=== Tasks to complete ===
[1] According to the Marion passage, why do small, rural areas operate by their own rules? Answer in one to three sentences.
[2] In the Marion passage, how many newspapers does the Marion County Record print every Wednesday?
[3] Please transcribe everything in the Marion passage from "Alongside articles about" down to "her newspaper said.".

=== Excerpted passage ===
The population of Marion, KS is 1,902. It is the very definition of the small town referred to in Jason Aldean’s hotly contested country song.

Small, rural areas operate by their own rules in part because they’re too tiny for the rest of us to really spend time worrying about them but these small towns are the canaries in the coal mine when it comes to how society works.

My folks had a home in Marion for approximately ten years on the shores of a WPA man-made lake so I’m as familiar with it as I am Wichita. One grocery store. A coupla churches. The main drag is populated with a few open buildings and a lot of boarded up ones. Two gas stations on opposite ends of town. A local dump where you had to gather up your trash and take it instead a garbage truck swinging by your house. The people are generally pretty nice although it took my mother several years before she was seen as anything but an outsider. A nice tiny park. Within a thirty-minute drive are four more tiny towns on all sides and an hour’s drive gets you to the only city in range, Wichita.

It’s remote and self-contained.

There is one local paper, the Marion County Record and it prints out 2,000 actual newspapers every Wednesday as it has for decades. In 1998, Eric Meyer, a former reporter for the Milwaukee Journal and a professor at the University of Illinois, bought the newspaper and two others nearby — the Hillsboro Star-Journal and Peabody Gazette-Bulletin — from the previous publisher, the Hoch family, who had owned them for 124 years. Since then Meyer has become a gadfly to the local government.

Alongside articles about a ten-year-old guitarist playing at the area rest home for residents and profiles of Marion residents of note were exposés of the five-person police department, financial malfeasance by the city council members, and the kind of solid journalism that a local paper is mandated to report. Meyer was not a darling in the eyes of the constabulary or the lawmakers of the region. His seven person staff held them accountable as all solid media should.

Joan Meyer, 98, the co-owner with her son, Eric, collapsed on Saturday afternoon and died at her home a day after she tearfully watched officers who showed up at her home with a search warrant take away her computer as well as an internet router. After officers also photographed the bank statements of her son and left her house in mess, Meyer had been unable to eat or sleep, her newspaper said.

=== Dataset ===
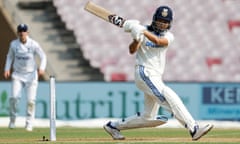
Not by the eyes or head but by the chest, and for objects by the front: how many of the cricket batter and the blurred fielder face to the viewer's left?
0

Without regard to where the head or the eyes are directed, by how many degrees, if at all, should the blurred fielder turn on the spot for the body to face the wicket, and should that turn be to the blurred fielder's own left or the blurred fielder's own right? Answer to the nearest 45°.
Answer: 0° — they already face it

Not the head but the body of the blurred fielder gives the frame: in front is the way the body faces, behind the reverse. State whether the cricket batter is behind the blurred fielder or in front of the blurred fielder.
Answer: in front
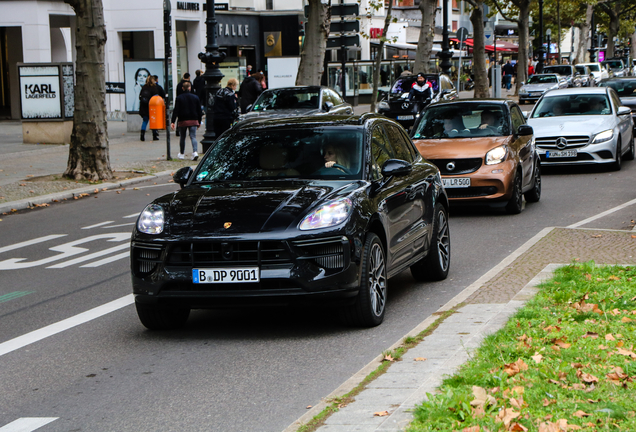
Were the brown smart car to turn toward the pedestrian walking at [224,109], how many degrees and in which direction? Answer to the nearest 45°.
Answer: approximately 90° to its right

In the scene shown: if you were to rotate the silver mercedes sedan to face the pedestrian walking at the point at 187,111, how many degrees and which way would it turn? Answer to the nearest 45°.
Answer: approximately 90° to its right

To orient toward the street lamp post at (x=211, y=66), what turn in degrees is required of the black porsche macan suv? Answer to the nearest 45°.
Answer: approximately 135° to its right

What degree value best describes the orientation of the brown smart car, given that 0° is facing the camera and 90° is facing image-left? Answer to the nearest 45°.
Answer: approximately 45°

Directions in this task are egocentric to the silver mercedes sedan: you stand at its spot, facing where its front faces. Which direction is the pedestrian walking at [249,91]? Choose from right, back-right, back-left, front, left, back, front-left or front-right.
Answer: back-right

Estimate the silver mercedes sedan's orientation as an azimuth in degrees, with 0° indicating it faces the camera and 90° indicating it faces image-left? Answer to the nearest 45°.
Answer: approximately 0°
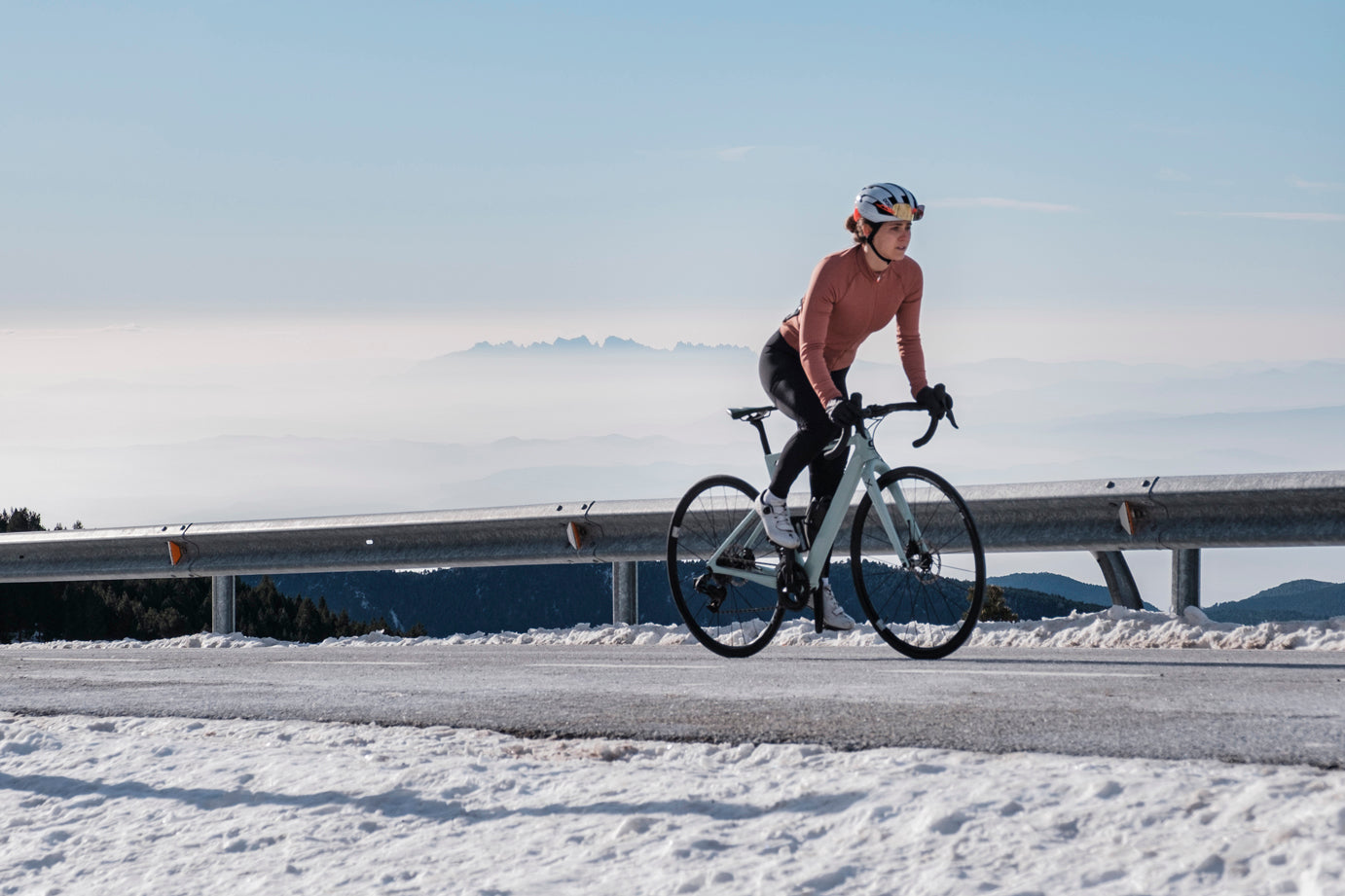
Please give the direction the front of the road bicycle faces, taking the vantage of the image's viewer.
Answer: facing the viewer and to the right of the viewer
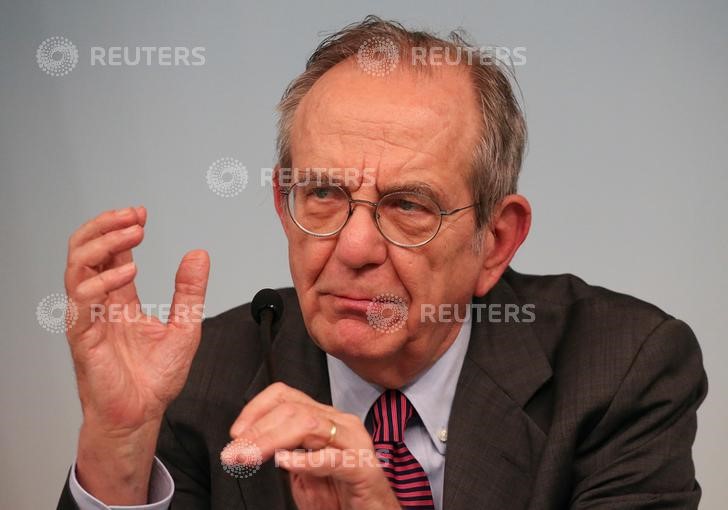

=== Per-task answers ===
[1] The Marion passage says small, rural areas operate by their own rules in part because they are too tiny for everyone else to spend time worrying about them.

[2] 2,000 newspapers.

[3]
Alongside articles about a ten-year-old guitarist playing at the area rest home for residents and profiles of Marion residents of note were exposés of the five-person police department, financial malfeasance by the city council members, and the kind of solid journalism that a local paper is mandated to report. Meyer was not a darling in the eyes of the constabulary or the lawmakers of the region. His seven person staff held them accountable as all solid media should.

Joan Meyer, 98, the co-owner with her son, Eric, collapsed on Saturday afternoon and died at her home a day after she tearfully watched officers who showed up at her home with a search warrant take away her computer as well as an internet router. After officers also photographed the bank statements of her son and left her house in mess, Meyer had been unable to eat or sleep, her newspaper said.